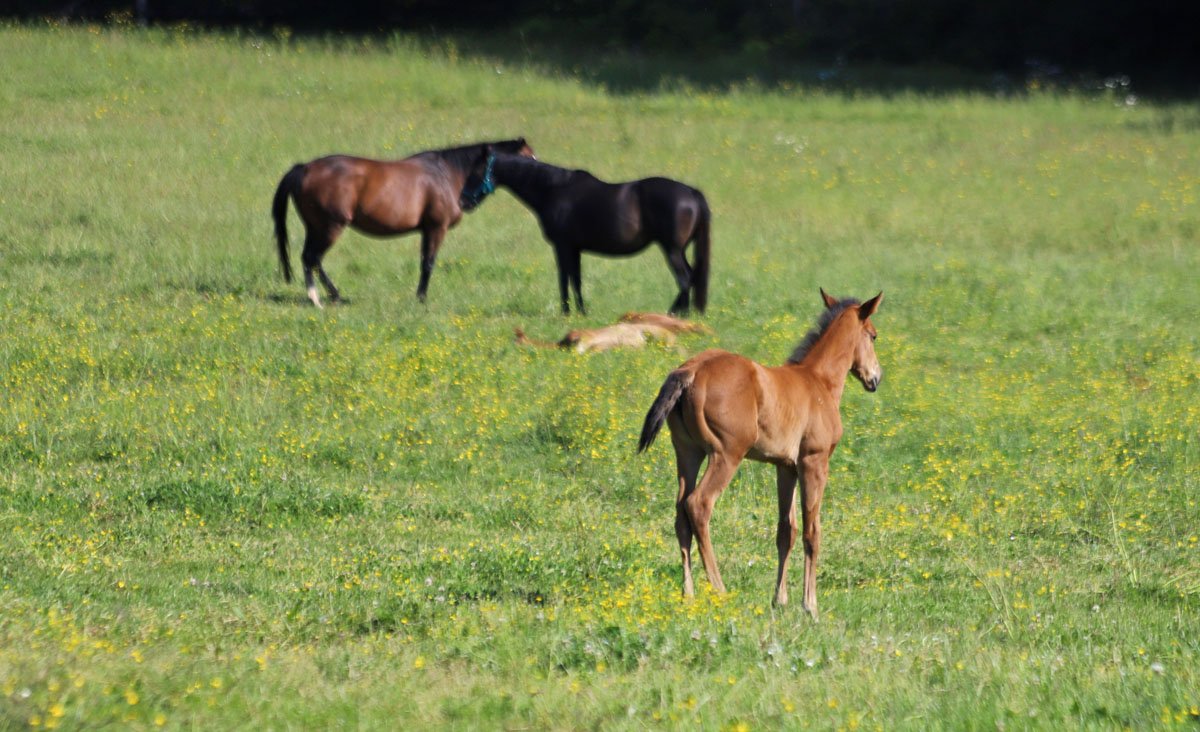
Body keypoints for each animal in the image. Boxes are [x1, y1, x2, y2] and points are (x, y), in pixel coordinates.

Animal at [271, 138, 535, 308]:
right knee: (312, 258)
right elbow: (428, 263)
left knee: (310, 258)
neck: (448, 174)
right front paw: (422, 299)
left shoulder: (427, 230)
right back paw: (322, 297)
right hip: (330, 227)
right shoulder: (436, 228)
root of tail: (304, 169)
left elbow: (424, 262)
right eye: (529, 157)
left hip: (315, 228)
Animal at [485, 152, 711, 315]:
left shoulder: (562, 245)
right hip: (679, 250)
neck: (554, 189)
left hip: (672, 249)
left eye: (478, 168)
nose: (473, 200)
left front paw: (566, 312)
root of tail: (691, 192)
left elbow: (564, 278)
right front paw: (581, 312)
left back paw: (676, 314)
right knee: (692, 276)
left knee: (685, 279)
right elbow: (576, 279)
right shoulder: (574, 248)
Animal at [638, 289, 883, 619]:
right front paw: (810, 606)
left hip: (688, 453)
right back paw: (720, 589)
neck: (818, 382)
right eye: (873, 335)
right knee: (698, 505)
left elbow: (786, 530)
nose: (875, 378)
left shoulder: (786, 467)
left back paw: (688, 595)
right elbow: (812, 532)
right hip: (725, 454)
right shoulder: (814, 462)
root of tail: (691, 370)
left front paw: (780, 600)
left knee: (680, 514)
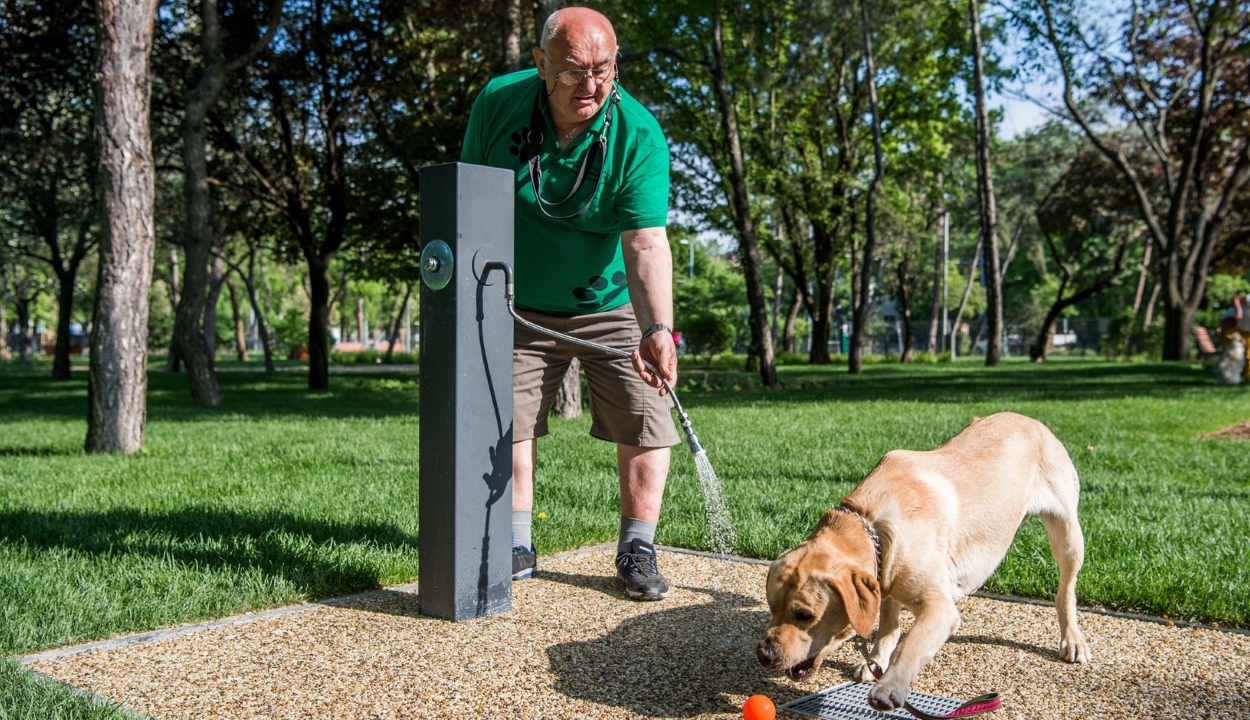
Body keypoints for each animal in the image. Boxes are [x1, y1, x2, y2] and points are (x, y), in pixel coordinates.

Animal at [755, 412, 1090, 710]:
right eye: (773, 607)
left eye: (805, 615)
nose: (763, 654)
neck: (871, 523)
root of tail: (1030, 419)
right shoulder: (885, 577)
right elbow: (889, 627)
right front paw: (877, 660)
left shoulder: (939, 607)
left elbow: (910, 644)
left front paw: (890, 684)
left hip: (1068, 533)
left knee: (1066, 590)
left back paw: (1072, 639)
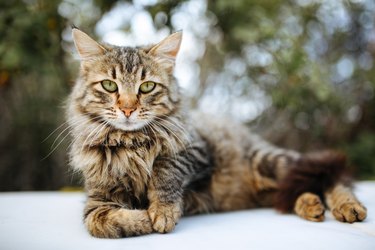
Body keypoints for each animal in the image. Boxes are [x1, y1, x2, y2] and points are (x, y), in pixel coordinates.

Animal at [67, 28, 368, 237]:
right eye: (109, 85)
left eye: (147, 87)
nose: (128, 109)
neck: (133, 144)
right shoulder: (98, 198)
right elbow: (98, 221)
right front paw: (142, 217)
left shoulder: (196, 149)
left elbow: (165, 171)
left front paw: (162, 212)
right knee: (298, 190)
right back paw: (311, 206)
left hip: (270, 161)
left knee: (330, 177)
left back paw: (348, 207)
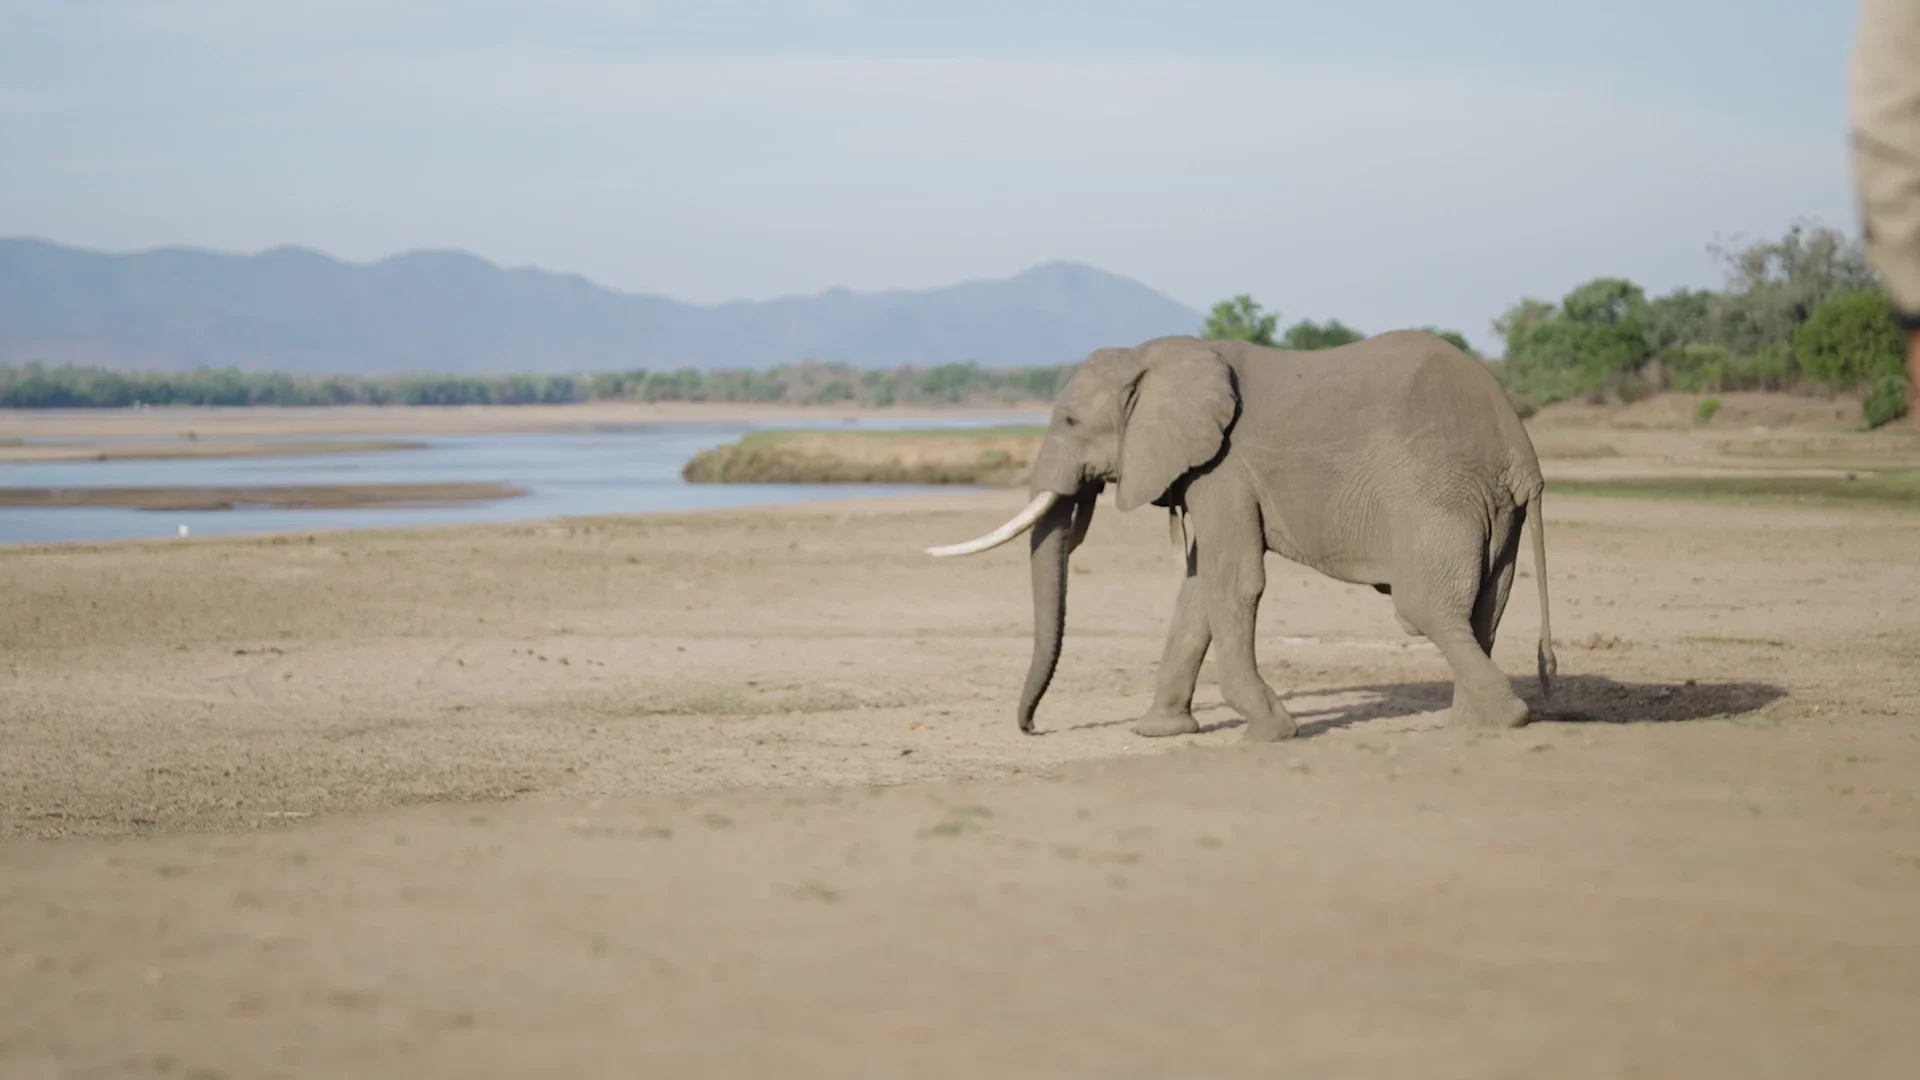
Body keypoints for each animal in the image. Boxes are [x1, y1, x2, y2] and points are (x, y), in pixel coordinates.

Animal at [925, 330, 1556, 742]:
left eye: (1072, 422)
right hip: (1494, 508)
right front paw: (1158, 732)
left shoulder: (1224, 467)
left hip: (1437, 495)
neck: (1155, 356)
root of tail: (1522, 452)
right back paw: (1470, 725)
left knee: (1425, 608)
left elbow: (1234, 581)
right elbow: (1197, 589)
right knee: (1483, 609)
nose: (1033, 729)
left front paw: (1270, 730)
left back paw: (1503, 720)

####################

Problem statement:
The records must appear again word for word, though none of their pictures should.

Answer to this problem:
Body keypoints for each animal in the image. Boxes are [x1, y1, x2, y2] and points are (x, y), in pixel coordinates.

Animal at [271, 138, 535, 308]:
right knee: (312, 258)
right elbow: (428, 263)
left knee: (310, 258)
neck: (448, 174)
right front paw: (422, 299)
left shoulder: (427, 230)
right back paw: (322, 297)
right hip: (330, 227)
right shoulder: (436, 228)
root of tail: (304, 169)
left elbow: (424, 262)
right eye: (529, 157)
left hip: (315, 228)
Animal at [485, 152, 711, 315]:
left shoulder: (562, 245)
right hip: (679, 250)
neck: (554, 189)
left hip: (672, 249)
left eye: (478, 168)
nose: (473, 200)
left front paw: (566, 312)
root of tail: (691, 192)
left elbow: (564, 278)
right front paw: (581, 312)
left back paw: (676, 314)
right knee: (692, 276)
left knee: (685, 279)
right elbow: (576, 279)
right shoulder: (574, 248)
Animal at [638, 289, 883, 619]:
right front paw: (810, 606)
left hip: (688, 453)
right back paw: (720, 589)
neck: (818, 382)
right eye: (873, 335)
right knee: (698, 505)
left elbow: (786, 530)
nose: (875, 378)
left shoulder: (786, 467)
left back paw: (688, 595)
right elbow: (812, 532)
right hip: (725, 454)
right shoulder: (814, 462)
root of tail: (691, 370)
left front paw: (780, 600)
left knee: (680, 514)
Body keypoints for each animal in the image. Boxes are [x1, y1, x2, y2] and points are (x, y), in pixel coordinates.

Animal at [755, 412, 1090, 710]:
right eye: (773, 607)
left eye: (805, 615)
nose: (763, 654)
neck: (871, 523)
root of tail: (1030, 419)
right shoulder: (885, 577)
right elbow: (889, 627)
right front paw: (877, 660)
left shoulder: (939, 607)
left elbow: (910, 644)
left front paw: (890, 684)
left hip: (1068, 533)
left knee: (1066, 590)
left back paw: (1072, 639)
Body keypoints for each animal in the image. Boxes are [x1, y1, x2, y2] and points are (x, y), in pixel coordinates.

Animal at [67, 28, 368, 237]:
right eye: (109, 85)
left eye: (147, 87)
nose: (128, 109)
neck: (133, 144)
right shoulder: (98, 198)
right elbow: (98, 221)
right front paw: (142, 217)
left shoulder: (196, 149)
left elbow: (165, 171)
left front paw: (162, 212)
right knee: (298, 190)
right back paw: (311, 206)
left hip: (270, 161)
left knee: (330, 177)
left back paw: (348, 207)
Body keypoints for each animal in the image. Boxes are [x1, y1, x2, y2] and points are (x, y), in pixel coordinates.

Animal at [925, 330, 1556, 742]:
left eye: (1072, 422)
right hip: (1494, 508)
right front paw: (1158, 732)
left shoulder: (1224, 467)
left hip: (1437, 495)
neck: (1155, 356)
root of tail: (1522, 452)
right back paw: (1470, 725)
left knee: (1425, 608)
left elbow: (1234, 581)
right elbow: (1197, 589)
right knee: (1483, 609)
nose: (1033, 729)
left front paw: (1270, 730)
left back paw: (1503, 720)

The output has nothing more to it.